When you copy the data that follows, reproduce every word exactly and leave out the images.

--- --- ---

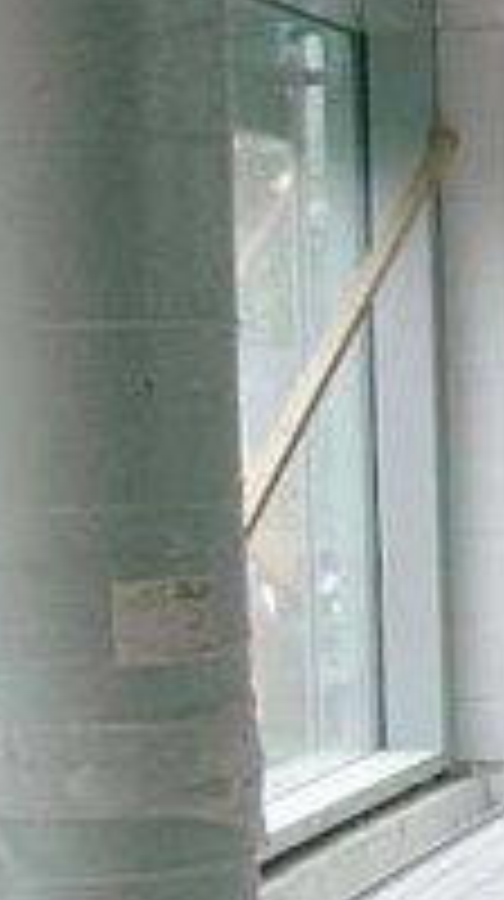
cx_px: 968
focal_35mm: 121
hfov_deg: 9.4
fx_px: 2885
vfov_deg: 17.4
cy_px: 868
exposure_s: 1/80
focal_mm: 7.6
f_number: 2.6
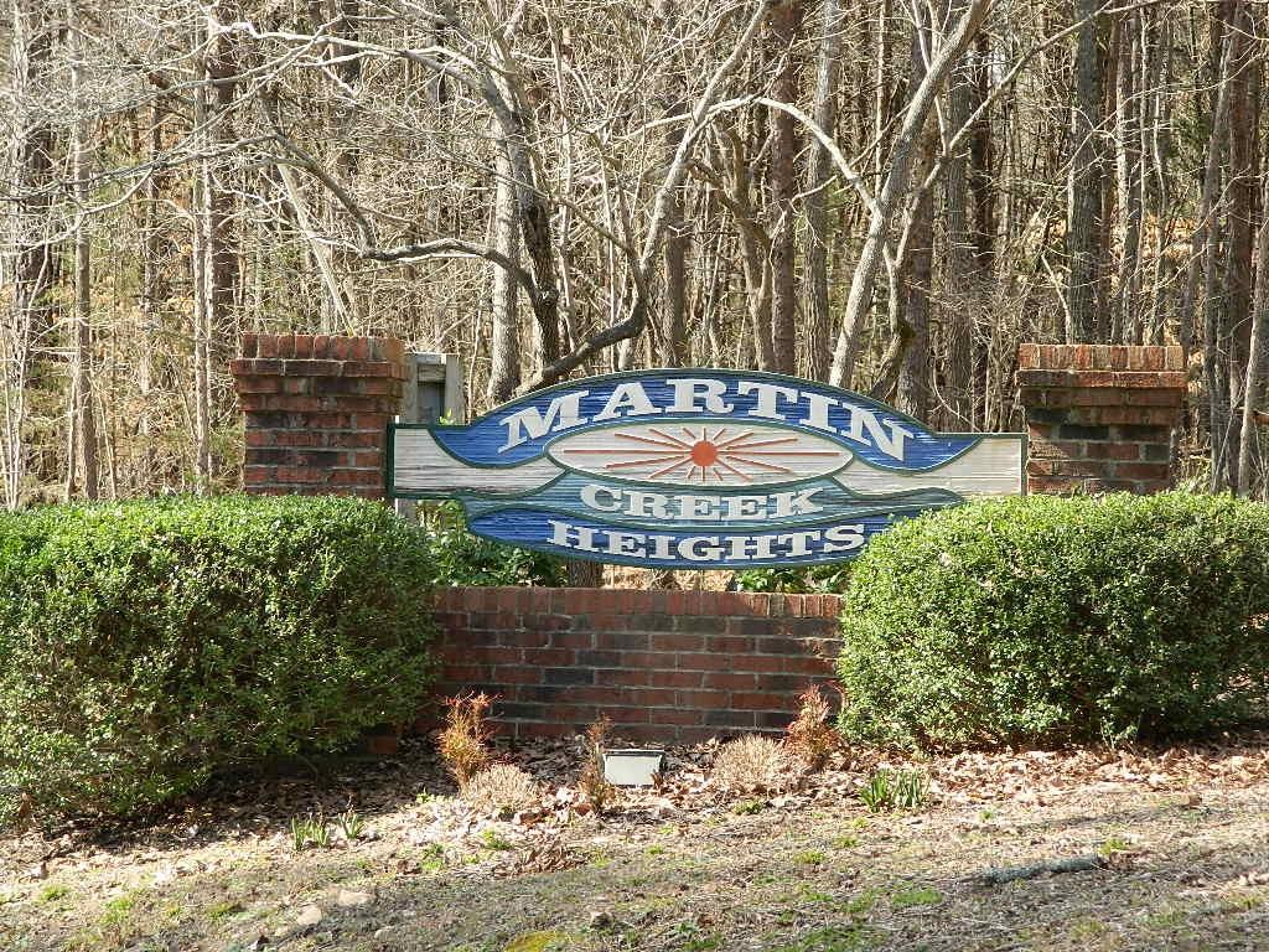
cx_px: 634
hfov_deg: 15.3
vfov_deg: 11.5
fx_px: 4729
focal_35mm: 129
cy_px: 476
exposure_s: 1/80
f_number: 4.7
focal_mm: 23.2
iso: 80
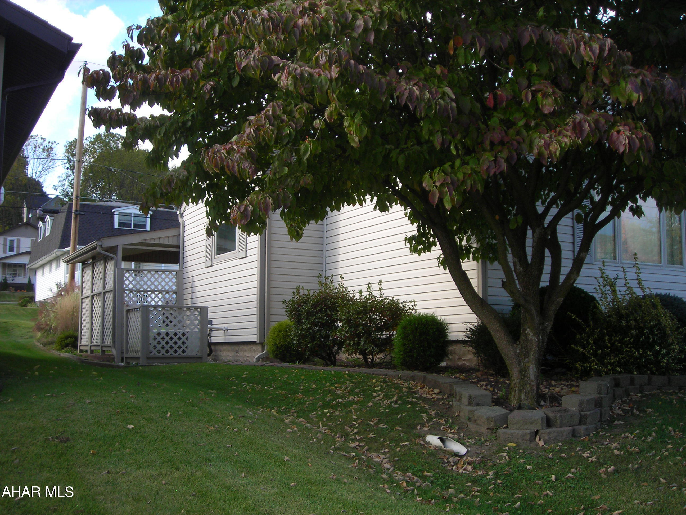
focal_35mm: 38
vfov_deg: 37.7
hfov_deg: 49.0
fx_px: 753
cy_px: 258
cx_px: 343
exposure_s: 1/138
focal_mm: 6.3
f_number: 3.2
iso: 50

--- --- ---

-- ANSWER FOR THIS EXERCISE --
cx_px: 968
focal_35mm: 121
hfov_deg: 9.4
fx_px: 2885
vfov_deg: 17.4
cy_px: 868
exposure_s: 1/80
focal_mm: 7.6
f_number: 2.6
cx_px: 634
hfov_deg: 15.3
vfov_deg: 11.5
fx_px: 4729
focal_35mm: 129
cy_px: 476
exposure_s: 1/80
f_number: 4.7
focal_mm: 23.2
iso: 80
focal_35mm: 38
vfov_deg: 37.7
hfov_deg: 49.0
fx_px: 753
cy_px: 258
cx_px: 343
exposure_s: 1/138
focal_mm: 6.3
f_number: 3.2
iso: 50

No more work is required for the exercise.